Kerrighed is made of a kernel making the actual stuff, and tools to control its behavior. The kernel part is provided as a Linux kernel patch.
Kerrighed provides SSI features using a Linux container (lxc). In a few words, a container is basically a light-weight virtual machine sharing its kernel with the host OS. Depending on the needs, it may share or isolate some resources with its host, such as PIDs, IPCs, Net, file systems, etc., and provides resource control groups (memory usage allowed, etc.).
On a Kerrighed kernel, the host system doesn't provides kerrighed features. Those features are only available inside a special Linux container called Kerrighed container. A process running on the host system will behave as on a non patched kernel. Processes running in the Kerrighed container will have the ability to migrate from one node to another, checkpoint and restart, use distant memory, etc.
By default on the Kerrighed system, the host system shares mosts of its ressources with the Kerrighed container (Network addresses, physical devices, filesystem, system users, etc). When the Kerrighed service boots the container, it additionally executes a configurable set of commands. By default, a ssh server listening on port 2222 is launched on each node. Once connected, you are in the SSI cluster!
The build process consists in the traditional ./configure && make && make install.
cd /usr/src wget http://gforge.inria.fr/frs/download.php/27161/kerrighed-3.0.0.tar.gz tar zxf kerrighed-3.0.0.tar.gz mv kerrighed-3.0.0 kerrighed-src cd kerrighed-src
export CONCURRENCY_LEVEL=<number of processors/cores available in the computer>
cd _kernel make menuconfig
cd /usr/src/kerrighed-src make
make install DESTDIR=/path/to/an/exported/root/ INSTALL_PATH=/path/to/an/exported/root/boot/ INSTALL_MOD_PATH=/path/to/an/exported/root/
There are several ways to setup a kerrighed cluster. You may choose whether to install systems on the hard drive, or to boot it via the network. Each have its benefits and drawbacks.
The network boot is a combination of PXE, which serves the kernel, and NFS root, which consists in mounting the whole system tree over NFS. This provides a very good consistency for the cluster. This ensures every system of the cluster will boot the same kernel, will have the same binaries and libraries. However this requires a fine tunning of kernel configuration.
An install on Hard drive will be documented later.
Quick usage guide
Before being able to set up nodes, you will have to configure your Kerrighed service.
Settings are located in 3 files:
Here we describe the most important settings:
Finally, you may want to execute the Kerrighed service at boot time.
update-rc.d kerrighed-host defaults 60
chkconfig -add kerrighed-host
ln -s ../init.d/kerrighed-host /etc/rc2.d/S60kerrighed-host
Kerrighed tools come with several utilities which control its behavior and its state:
Please note that those tools only work when run in the Kerrighed container.

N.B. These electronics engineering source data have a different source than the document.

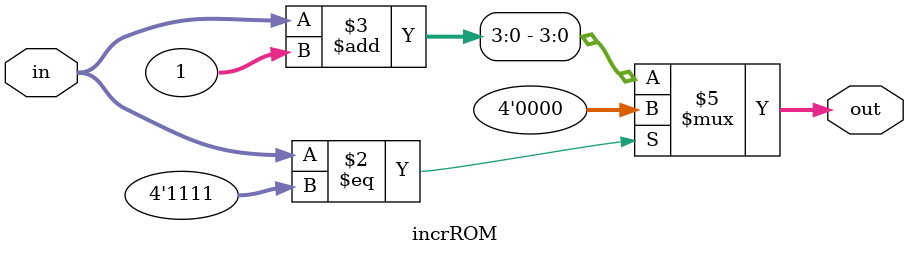
<source format=sv>
`timescale 1ns / 1ps

module incrROM(
    input logic [3:0] in,
    output logic [3:0] out
    );
    
    
always @(*) begin

    if (in == 4'b1111)
        out = 4'b0000;
    else
        out = in + 1;
end



endmodule

</source>
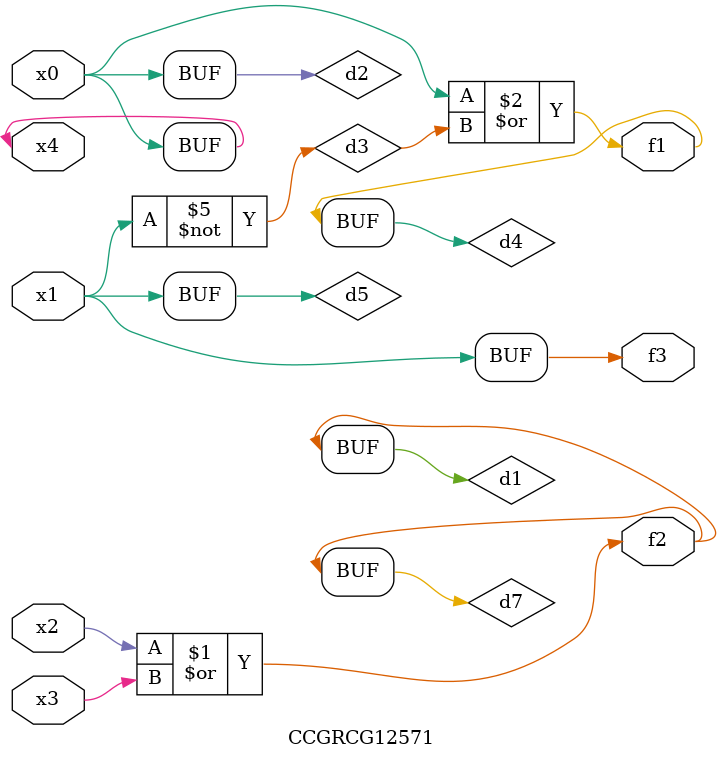
<source format=v>
module CCGRCG12571(
	input x0, x1, x2, x3, x4,
	output f1, f2, f3
);

	wire d1, d2, d3, d4, d5, d6, d7;

	or (d1, x2, x3);
	buf (d2, x0, x4);
	not (d3, x1);
	or (d4, d2, d3);
	not (d5, d3);
	nand (d6, d1, d3);
	or (d7, d1);
	assign f1 = d4;
	assign f2 = d7;
	assign f3 = d5;
endmodule

</source>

Running applications/tools in Kerrighed
Kerrighed implements Single System Image only inside a Linux container. In the default configuration, to log in the container you will need to connect to the SSH server listening on port 2222. The command should look like this:
ssh <cluster-user>@<node IP address> -p 2222
It is quite useful to use SSH keys to authenticate directly without typing every time the cluster user password. Check the manpages of ssh-keygen and ssh-copy-id for details.
You have several ways to visualize informations relative to your cluster, but all of them are available only when you log in a node container (see above). Once you are connected (which is a good sign that the container is available by the way) these are your options to check cluster status:
krgadm cluster status krgadm nodes status
alias psk='ps axf -o user,pid:9,ppid:9,pgid:9,sid:9,%cpu,%mem,rss,tty,stat,start,time,psr,command:80'
A load-balancing is achieved by a scheduler over every node of the cluster. The legacy scheduler, whose rules are automatically loaded, aims to detect processes which use much CPU resource, and balance them. This scheduler acts on fork()s, spreading new processes over the cluster (distant fork) in a round robin fashion, or at any moment, dynamically relocating some running processes to other nodes (auto-migration).
Note: Before having the ability to distant fork / migrate, a process must have the right to do so. Kerrighed implements a capabilities system, which rules the rights of each process. Contrary to Linux capabilities, Kerrighed ones are divided in 4 sets: effective, permitted, inheritable effective, inheritable permitted. You should see the manpage for a full description of each one.
krgcapset --pid 10486538 -e +DISTANT_FORK krgcapset --pid 10486538 -e +CAN_MIGRATE
Note that additional capabilities are available to control multiple aspects of a process behavior. See the kerrighed_capabilities (7) manpage for more information.
migrate 10486538 3
Note that if a Kerrighed scheduler is loaded when you use the migrate (1) command, it might relocate the process just after you. If a process have the CAN_MIGRATE capability, schedulers may migrate it at any time unless you configure them not to do so.
For more information on schedulers, see the dedicated page.
The last key feature of Kerrighed is checkpointing.
checkpoint 10486538 ... restart 10486538 1